The ongoing trial of 47 medical workers before a military court began in June. One of those accused, Ali al-Ekri, a senior surgeon at Salmaniya hospital in Manama, declared in court that the “confessions” extracted from him and the other medics of plotting against the regime had been obtained through torture.
This legal travesty is only the latest attack on medical personnel, whose only crime was treating people suffering from injuries caused by the bullets and batons of the security forces. During the March repression, Bahraini police and soldiers rampaged through Manama hospital wards in search of injured protesters, terrorizing medical staff and patients. Ambulances carrying away people injured at demonstrations were shot at and prevented from reaching those in need of help.
In March, Medicins sans frontieres (MSF) issued a report stating that Bahrain’s hospitals had become “places to be feared” as the regime’s forces and masked pro-monarchy thugs routinely assaulted and abducted patients suspected of being opponents of the government.
Masked attackers similar to those referred to in the MSF report have also terrorized working class Shiite suburbs of Manama. Especially in the weeks following the Saudi-led military intervention, residents of these neighborhoods lived in fear of night raids by masked men, believed to be police or military personnel patrolling the streets in unmarked cars.
Majority-Shiite suburban villages such as Sitra have been centers of opposition to the Bahraini government for years.
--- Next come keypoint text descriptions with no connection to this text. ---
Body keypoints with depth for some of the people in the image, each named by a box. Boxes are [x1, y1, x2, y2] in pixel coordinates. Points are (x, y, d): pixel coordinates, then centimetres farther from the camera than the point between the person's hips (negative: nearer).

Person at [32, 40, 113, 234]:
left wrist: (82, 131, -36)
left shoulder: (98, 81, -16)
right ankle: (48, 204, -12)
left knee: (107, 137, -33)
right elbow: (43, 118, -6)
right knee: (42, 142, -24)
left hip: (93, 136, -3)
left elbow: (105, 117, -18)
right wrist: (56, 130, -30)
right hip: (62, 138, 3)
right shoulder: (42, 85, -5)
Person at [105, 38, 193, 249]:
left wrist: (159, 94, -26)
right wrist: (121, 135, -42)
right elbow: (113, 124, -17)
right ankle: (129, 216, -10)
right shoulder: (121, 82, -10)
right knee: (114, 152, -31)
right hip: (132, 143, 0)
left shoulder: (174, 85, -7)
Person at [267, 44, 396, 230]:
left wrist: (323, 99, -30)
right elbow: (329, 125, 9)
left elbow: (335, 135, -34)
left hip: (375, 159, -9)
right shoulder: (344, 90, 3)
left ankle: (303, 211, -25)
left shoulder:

Frequent protests against the monarchy have taken place in these working class neighborhoods since 2009, and regular clashes between locals and the security forces continue.
Throughout all this, the Bahraini regime has received the full backing of the United States and the European powers. While the imperialist powers shed crocodile tears for human rights abuses in Libya, to justify the ouster of Muammar Gaddafi through a military takeover of the oil-rich North African nation, no such concerns were voiced over the al-Khalifas’ brutality in Bahrain.
A long-standing ally of Washington—the US Fifth Fleet is based in Bahrain—the al-Khalifa ruling family received visits from Defense Secretary Robert Gates and Chairman of the Joint Chiefs of Staff Admiral Mike Mullen earlier this year, as protesters were being beaten, shot and kidnapped on the streets of Manama.
The Obama administration, which also supported dictators like Hosni Mubarak in Egypt and Zine El Abidine Ben Ali in Tunisia, until they were forced out by the working class, issued cynical and perfunctory statements on the abuses meted out to Bahraini protesters. They requested that the monarchy “respect universal rights.”
Since then, the Bahraini crown prince has been an honored guest in Washington. A White House statement issued in June, on the occasion of Prince Salman al-Kalifah’s visit, praised the regime’s commitment to “reform.”
The US Department of State web site’s official summary of the political situation in Bahrain merely records that “Bahraini security forces moved quickly to restore order” in February and March. It gives an honorable mention to the phony “National Dialogue” instituted by King Hamad after the crackdown.